What I didn't know about these Virtual Schools is that they are chartered by the public school system. It's public school at home. Teachers may not even live within the district that pays them. Students may be going to these schools because of open enrollment that don't live within the district that pays for the school. I think I'd be upset also if I was a Union Teacher working within my district but seeing funding go to Virtual schools. Because it's public it's free for the parents to an extent, certainly not as expensive as if they were actually Home Schooling their children and footing the bill themselves and paying school tax on top it. The Schools even loan them Computers to use for online lessons. One of the other things I think that isn't fair to parents who live within the district and who aren't fortunate enough to have one spouse make enough money for one parent to stay home is this. They don't have the option of taking advantage of the program, they send their kids to public school yet some of their tax money that's supposed to be used for their district school goes to parents and kids in these Virtual classrooms.
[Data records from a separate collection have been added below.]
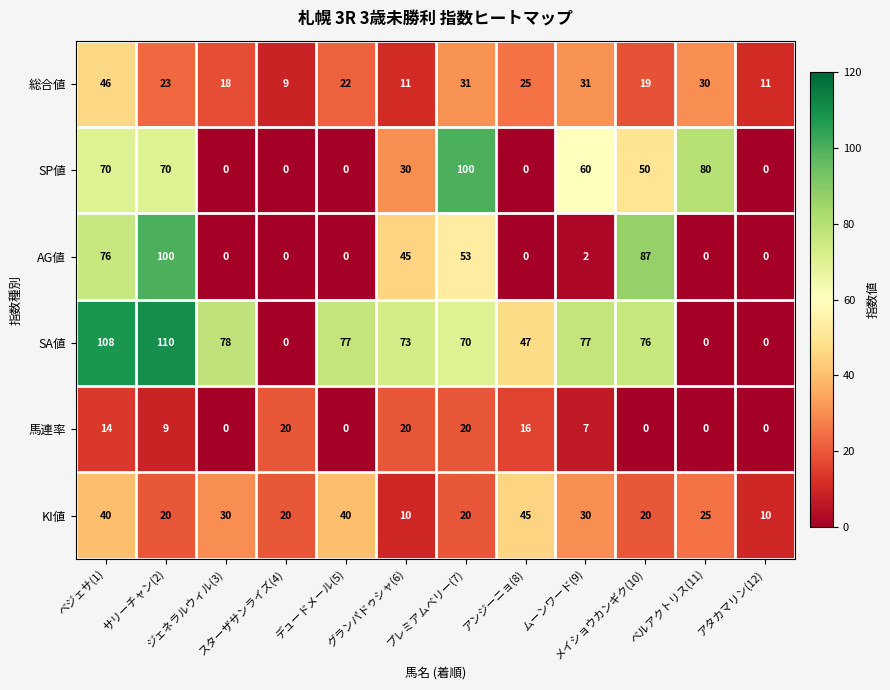

What is the highest value of the AG値 series?

100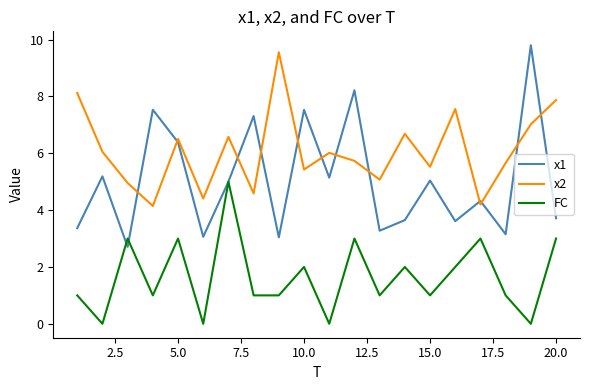

What are all the series names shown in the legend?

x1, x2, FC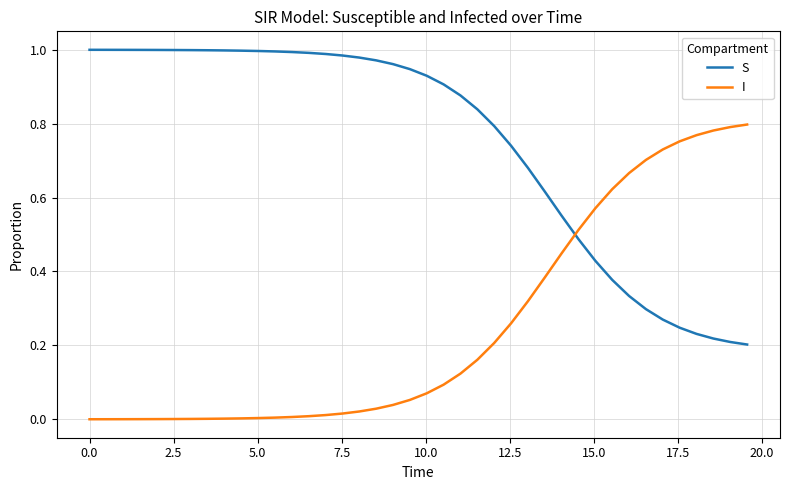

How many intersections are there between I and S?

1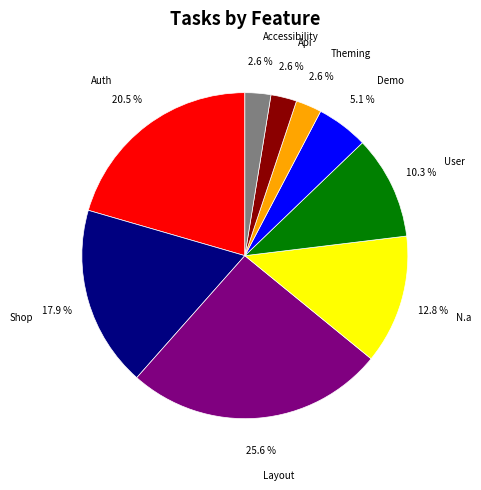

How much of the chart is everything except Auth?

79.5%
Parents and kids already fortunate enough to have one parent at home are using money footed by the less fortunate.
Personally I don't care if someone wants to home school their kid or not. Is it a better or worse education, are the kids better or worse adjusted socially, I don't know and don't care. It's the attitudes of some parents and these Teachers that try make it sound like if your kids aren't homes schooled they're at a disadvantage somehow. Those aren't even the issues here, yet they continue to ignore the real issue and keep spewing this rhetoric. Like I say it's all a straw man with them. "You want to close our Virtual Schools because the Union is a gestapo and my kids are doing doing better than if they were in a brick and mortar School." Maybe the kids do better in Home School but it's no case for ignoring the statutes. One of them is that your kid(s) actually attends the district school that charters it. Not just appears in Virtual reality to a School outside your own district.
This Wisconsin case will probably be a turning point for all public chartered Virtual Schools. It's interesting and conversation if anything. Plus I'd like to know if any of my tax money is going to one of these Virtual Classrooms, I'd rather see my school tax money stay at home and in my kids school. Not used to cater to families who are already more fortunate than me and could afford traditional Home Schooling, they need to go find their own money for that if that's what they want to do.